# What you will do:
What is wanted is every line below from the one with "いまAmazonで注目されているオペラグラスの商品" up to and including the one with "Одеяла 30% шерсть 1,5сп(140х200) (1)", retyped exactly, pictures excluded, nothing else.
▬▬▬▬▬▬▬▬▬▬
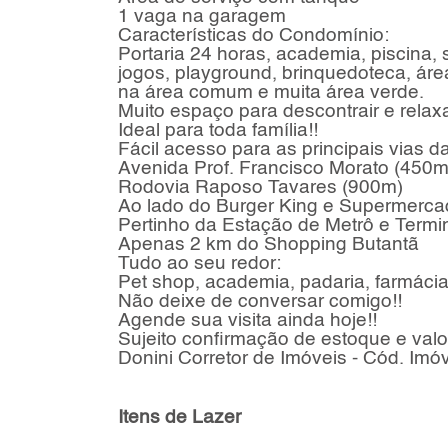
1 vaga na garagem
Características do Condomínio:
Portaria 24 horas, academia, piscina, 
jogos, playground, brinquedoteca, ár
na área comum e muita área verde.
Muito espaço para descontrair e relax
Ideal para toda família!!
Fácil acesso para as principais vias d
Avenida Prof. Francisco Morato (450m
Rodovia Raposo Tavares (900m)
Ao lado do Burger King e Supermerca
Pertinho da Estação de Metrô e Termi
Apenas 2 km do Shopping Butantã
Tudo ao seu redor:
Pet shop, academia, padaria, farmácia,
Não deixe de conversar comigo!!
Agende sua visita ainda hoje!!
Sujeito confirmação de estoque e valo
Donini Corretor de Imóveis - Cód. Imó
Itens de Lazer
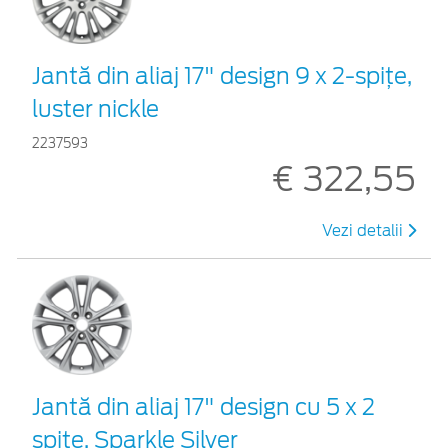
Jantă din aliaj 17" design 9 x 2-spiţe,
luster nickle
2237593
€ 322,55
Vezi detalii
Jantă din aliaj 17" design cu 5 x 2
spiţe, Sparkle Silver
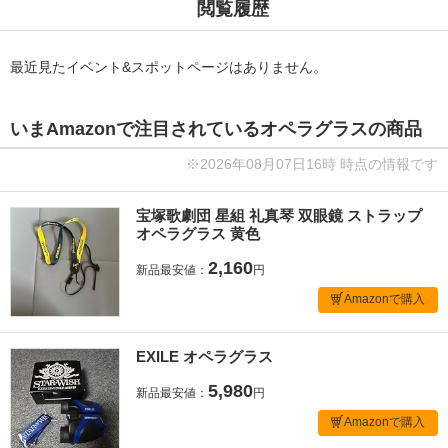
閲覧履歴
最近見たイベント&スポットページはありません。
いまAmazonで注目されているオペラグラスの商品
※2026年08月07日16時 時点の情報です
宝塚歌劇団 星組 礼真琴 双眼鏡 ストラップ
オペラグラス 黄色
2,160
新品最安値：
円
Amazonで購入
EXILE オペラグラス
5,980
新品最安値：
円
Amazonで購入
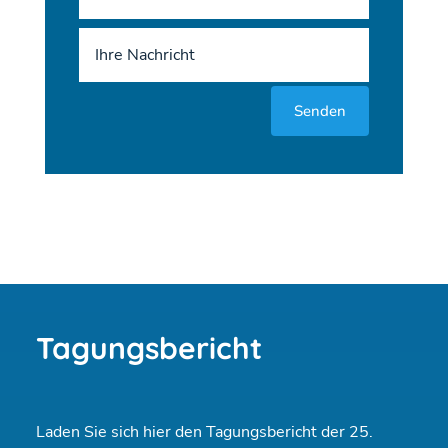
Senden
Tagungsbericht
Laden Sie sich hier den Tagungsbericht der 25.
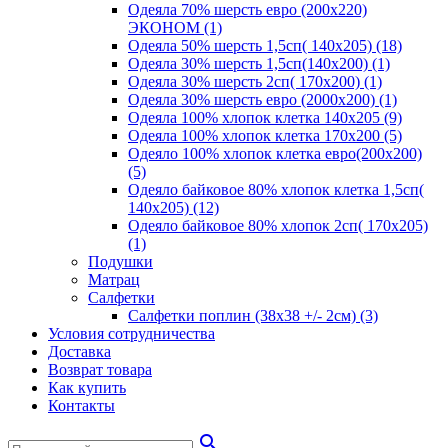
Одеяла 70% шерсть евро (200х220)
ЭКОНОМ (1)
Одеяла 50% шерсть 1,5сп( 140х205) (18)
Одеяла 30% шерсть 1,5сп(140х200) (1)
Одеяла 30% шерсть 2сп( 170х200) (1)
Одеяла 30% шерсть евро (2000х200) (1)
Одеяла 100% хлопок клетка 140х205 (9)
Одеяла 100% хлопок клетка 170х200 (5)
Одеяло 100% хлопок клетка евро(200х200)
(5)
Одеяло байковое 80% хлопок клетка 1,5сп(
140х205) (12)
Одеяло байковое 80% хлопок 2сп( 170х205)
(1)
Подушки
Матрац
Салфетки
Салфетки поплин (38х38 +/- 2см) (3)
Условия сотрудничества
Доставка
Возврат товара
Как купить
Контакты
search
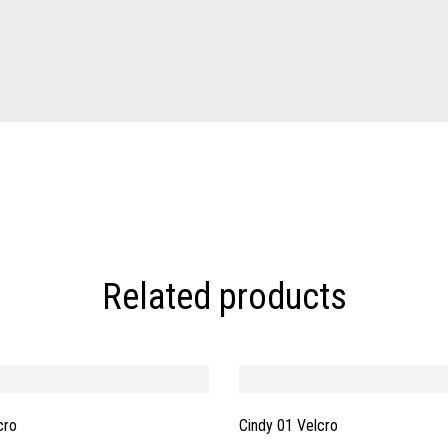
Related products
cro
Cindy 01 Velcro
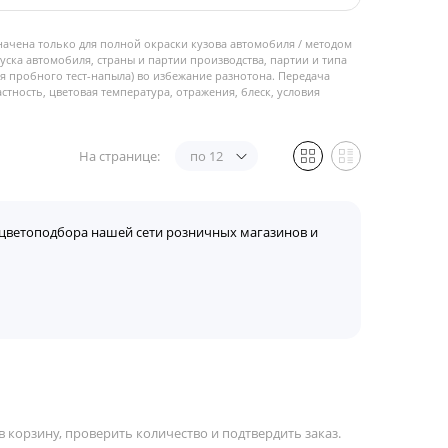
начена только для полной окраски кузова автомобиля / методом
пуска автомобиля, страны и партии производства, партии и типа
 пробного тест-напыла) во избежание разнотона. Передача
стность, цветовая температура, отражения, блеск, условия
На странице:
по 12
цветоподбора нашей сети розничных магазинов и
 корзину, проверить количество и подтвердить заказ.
▬▬▬▬▬▬▬▬▬▬
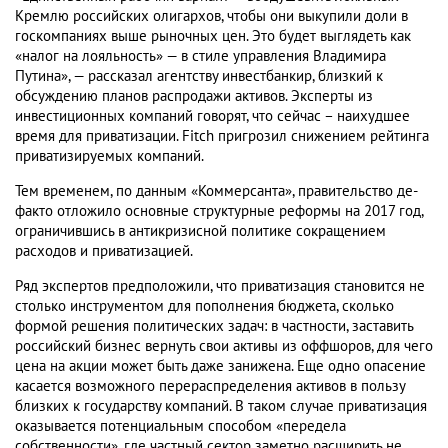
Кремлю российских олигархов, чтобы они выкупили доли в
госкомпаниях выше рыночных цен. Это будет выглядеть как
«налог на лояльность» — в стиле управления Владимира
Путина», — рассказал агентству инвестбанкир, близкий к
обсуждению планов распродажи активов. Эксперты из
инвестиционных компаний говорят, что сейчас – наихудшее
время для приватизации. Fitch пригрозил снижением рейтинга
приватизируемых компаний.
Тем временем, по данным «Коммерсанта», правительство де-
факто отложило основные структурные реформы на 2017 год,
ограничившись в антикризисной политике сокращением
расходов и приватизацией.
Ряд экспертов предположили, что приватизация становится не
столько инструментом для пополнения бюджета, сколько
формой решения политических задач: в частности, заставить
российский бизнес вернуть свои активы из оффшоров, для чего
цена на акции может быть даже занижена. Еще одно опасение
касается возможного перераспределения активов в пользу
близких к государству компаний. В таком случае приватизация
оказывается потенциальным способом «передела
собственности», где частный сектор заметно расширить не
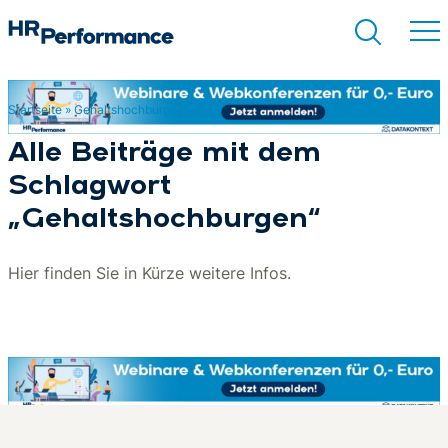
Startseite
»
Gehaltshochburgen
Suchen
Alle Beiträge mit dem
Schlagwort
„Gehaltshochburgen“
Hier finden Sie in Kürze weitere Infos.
▬▬▬▬▬▬▬▬▬▬
# Exercise solution:
いまAmazonで注目されているオペラグラスの商品
※2026年08月07日16時 時点の情報です
宝塚歌劇団 星組 礼真琴 双眼鏡 ストラップ
オペラグラス 黄色
2,160
新品最安値：
円
Amazonで購入
EXILE オペラグラス
5,980
新品最安値：
円
Amazonで購入
Senden
Tagungsbericht
Laden Sie sich hier den Tagungsbericht der 25.
Одеяла 70% шерсть евро (200х220)
ЭКОНОМ (1)
Одеяла 50% шерсть 1,5сп( 140х205) (18)
Одеяла 30% шерсть 1,5сп(140х200) (1)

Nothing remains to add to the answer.